Actions to take:
**a.** Reproduce the passage on real-time systems word for word from "The element that" to "the right time.".
**b.** According to the passage on real-time systems, what connected an aircraft's control surfaces to the cockpit controls in the distant past?

Selected extract Block Start

The element that stands between us and that software failure is real-time systems. Quite simply, these systems are intended to provide products within a predetermined timeframe. Unlike standard computer systems that attempt to provide the product as quickly as possible, real-time systems must adhere to a specific timeframe. What does that mean? Take, for example, a passenger aircraft. While in the distant past the control surfaces of the aircraft were connected by cables to the controls in the cockpit, today we have an airborne computer required to transmit the pilot's commands at just the right time.

If the computer that adjusts the aircraft controls transmits commands that are not synchronized and occur one after the other instead of simultaneously or vice versa, the aircraft will behave differently from the pilot's original intention, so an intended turn might evolve into a climb or a spin, with disastrous results. So, in real-time computing the emphasis is placed on executing the operation within a predetermined time range.

Selected extract Block End
The data Block Start

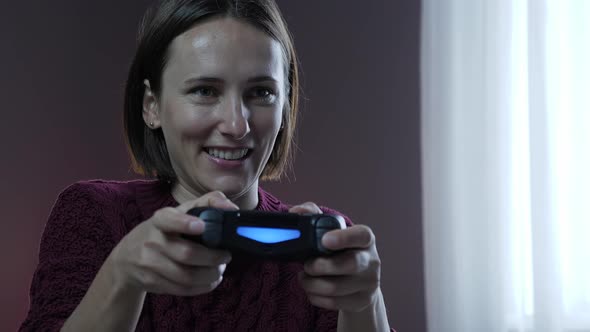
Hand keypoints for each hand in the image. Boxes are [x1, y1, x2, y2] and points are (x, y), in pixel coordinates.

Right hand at [108, 191, 238, 295]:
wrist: (127, 257)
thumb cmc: (165, 230)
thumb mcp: (180, 211)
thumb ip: (208, 203)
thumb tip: (232, 208)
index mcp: (161, 219)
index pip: (169, 220)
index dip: (185, 223)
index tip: (202, 226)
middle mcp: (152, 240)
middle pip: (187, 254)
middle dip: (213, 258)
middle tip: (226, 256)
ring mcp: (150, 263)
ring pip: (186, 276)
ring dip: (210, 275)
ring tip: (220, 270)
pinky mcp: (151, 282)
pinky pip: (181, 289)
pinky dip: (202, 287)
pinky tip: (210, 281)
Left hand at [290, 202, 381, 312]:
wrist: (359, 282)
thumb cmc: (340, 251)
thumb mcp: (331, 231)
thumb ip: (312, 215)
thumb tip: (295, 212)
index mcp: (365, 239)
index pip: (362, 235)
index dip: (344, 237)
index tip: (325, 240)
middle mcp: (372, 261)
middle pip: (350, 264)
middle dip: (321, 266)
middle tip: (307, 265)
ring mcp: (369, 283)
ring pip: (337, 288)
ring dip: (312, 284)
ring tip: (304, 277)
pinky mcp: (361, 301)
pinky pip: (334, 303)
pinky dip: (316, 297)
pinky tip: (311, 290)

The data Block End

Answers in order:
**a.**
The element that stands between us and that software failure is real-time systems. Quite simply, these systems are intended to provide products within a predetermined timeframe. Unlike standard computer systems that attempt to provide the product as quickly as possible, real-time systems must adhere to a specific timeframe. What does that mean? Take, for example, a passenger aircraft. While in the distant past the control surfaces of the aircraft were connected by cables to the controls in the cockpit, today we have an airborne computer required to transmit the pilot's commands at just the right time.

**b.** Cables.